By the second year, 14 students joined the team, and a group of volunteers consisting of District 157C staff and some parents began training the kids in events such as the standing and running long jump, softball throw, shotput and races.
Clodi and Prorok said everything was on a voluntary basis for the students, with no selections or tryouts, and there was no cost for either the students or the district. The plan was to prepare the students for an area meet while having fun doing it.
Clodi said they talked to the students about what events they wanted to compete in, and the adults then began carefully assessing students at practice to place them where they would be most successful.
Ralph Krauss, a Special Olympics coach for adults at the Lincolnway Special Recreation Association, invited the District 157C team to participate in a “mock meet” with other area school districts in May at Thornwood High School in South Holland.
The team’s weekly practices and the simulated meet paid off. Athletes were required to earn at least one gold medal at the area level to advance to the state meet in June at Illinois State University, Clodi said, and seven of the 14 District 157C students qualified for state competition.
Clodi and Prorok said the experience was so rewarding, they hope to repeat it each year going forward. But they agree that there have been even greater benefits than winning competitions for the special-education students.
Clodi said the young athletes learned that the Lincolnway Special Recreation Association will be available to them for recreation and athletic competition through their adult years. The same is true, she said, for Special Olympics Illinois, which also provides competition from grade school through adult years.
“It allows our students to get into an organization, not only when they’re here, but when they’re adults,” Clodi said.

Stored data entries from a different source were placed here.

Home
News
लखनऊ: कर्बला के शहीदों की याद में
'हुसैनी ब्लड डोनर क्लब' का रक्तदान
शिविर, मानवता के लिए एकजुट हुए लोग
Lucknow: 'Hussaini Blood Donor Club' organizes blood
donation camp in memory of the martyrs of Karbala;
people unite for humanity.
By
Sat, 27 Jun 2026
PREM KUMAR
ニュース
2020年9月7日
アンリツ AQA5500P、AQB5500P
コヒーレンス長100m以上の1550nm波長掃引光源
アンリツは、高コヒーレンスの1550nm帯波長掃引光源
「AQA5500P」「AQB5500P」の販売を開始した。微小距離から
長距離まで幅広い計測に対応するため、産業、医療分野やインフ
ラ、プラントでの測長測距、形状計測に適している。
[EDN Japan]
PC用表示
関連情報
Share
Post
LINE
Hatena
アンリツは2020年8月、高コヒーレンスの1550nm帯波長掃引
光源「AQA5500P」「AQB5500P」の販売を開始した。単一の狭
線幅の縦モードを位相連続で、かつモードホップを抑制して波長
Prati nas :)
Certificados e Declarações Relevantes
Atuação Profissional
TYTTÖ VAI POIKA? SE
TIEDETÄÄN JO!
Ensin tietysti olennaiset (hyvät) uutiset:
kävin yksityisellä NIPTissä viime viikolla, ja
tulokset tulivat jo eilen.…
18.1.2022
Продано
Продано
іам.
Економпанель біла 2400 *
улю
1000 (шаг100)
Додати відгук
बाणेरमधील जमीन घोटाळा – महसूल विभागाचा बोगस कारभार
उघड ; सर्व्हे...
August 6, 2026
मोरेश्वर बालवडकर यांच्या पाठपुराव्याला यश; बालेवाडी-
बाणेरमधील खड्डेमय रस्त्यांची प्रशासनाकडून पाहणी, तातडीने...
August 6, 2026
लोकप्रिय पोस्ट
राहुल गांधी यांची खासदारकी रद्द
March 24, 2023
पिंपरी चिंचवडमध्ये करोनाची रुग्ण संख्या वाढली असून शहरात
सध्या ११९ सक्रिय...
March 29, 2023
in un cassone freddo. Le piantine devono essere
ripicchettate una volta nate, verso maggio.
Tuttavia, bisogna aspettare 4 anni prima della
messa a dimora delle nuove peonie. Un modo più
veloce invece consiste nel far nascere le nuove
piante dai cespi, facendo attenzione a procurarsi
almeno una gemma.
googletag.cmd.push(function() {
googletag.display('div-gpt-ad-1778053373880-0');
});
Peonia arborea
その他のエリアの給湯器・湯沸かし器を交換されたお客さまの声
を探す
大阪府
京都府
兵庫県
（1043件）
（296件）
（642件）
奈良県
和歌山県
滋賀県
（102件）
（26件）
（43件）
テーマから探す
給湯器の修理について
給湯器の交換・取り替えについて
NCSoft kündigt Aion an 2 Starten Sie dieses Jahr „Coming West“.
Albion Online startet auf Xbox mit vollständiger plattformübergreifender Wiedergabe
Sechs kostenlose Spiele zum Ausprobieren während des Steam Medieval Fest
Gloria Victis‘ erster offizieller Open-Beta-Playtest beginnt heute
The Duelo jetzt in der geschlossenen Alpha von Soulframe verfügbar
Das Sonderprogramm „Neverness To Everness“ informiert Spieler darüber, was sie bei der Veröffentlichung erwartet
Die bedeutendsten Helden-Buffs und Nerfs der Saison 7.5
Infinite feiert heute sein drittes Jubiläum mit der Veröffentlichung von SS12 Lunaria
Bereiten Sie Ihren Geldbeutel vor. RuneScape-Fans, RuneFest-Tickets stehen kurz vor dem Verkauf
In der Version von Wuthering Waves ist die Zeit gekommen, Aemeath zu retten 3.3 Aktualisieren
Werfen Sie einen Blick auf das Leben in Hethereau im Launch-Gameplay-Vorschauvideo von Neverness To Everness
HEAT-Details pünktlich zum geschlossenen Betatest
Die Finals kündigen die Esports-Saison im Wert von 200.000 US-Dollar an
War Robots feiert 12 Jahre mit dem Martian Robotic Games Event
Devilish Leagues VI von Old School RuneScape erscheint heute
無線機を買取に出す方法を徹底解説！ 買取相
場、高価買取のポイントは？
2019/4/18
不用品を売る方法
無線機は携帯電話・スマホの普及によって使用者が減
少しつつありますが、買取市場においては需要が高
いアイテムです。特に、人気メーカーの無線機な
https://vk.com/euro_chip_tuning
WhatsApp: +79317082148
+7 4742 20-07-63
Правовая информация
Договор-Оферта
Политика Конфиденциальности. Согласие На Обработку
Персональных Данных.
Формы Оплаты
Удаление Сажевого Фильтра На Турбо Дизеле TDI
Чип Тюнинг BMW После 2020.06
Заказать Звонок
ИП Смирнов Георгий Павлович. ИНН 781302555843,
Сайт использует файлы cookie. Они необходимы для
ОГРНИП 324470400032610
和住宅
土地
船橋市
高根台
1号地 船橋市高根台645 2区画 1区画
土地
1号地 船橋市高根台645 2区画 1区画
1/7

She and Prorok said the track and field team produced positive changes in the students.
Because students are asked to engage in interactive activities at each practice, the program “did help them with their sociability as far as talking to one another,” Prorok said.
He said the adults tried to “keep it loose” for the kids because it was “all about having fun,” but in the process of meeting and competing, some valuable life skills were acquired.
“They learned a lot about taking turns and sportsmanship and cheering one another on,” Prorok said.
An additional benefit was meeting new people. Students who might otherwise not become acquainted met and formed a team when students from all three District 157C schools — Grand Prairie Elementary, Chelsea Intermediate and Hickory Creek Middle School — came to practice at Chelsea’s “Tiger Track.”
The parents also benefited, Clodi and Prorok said, by getting to know one another through the program and at competitions and taking pride in their children’s accomplishments.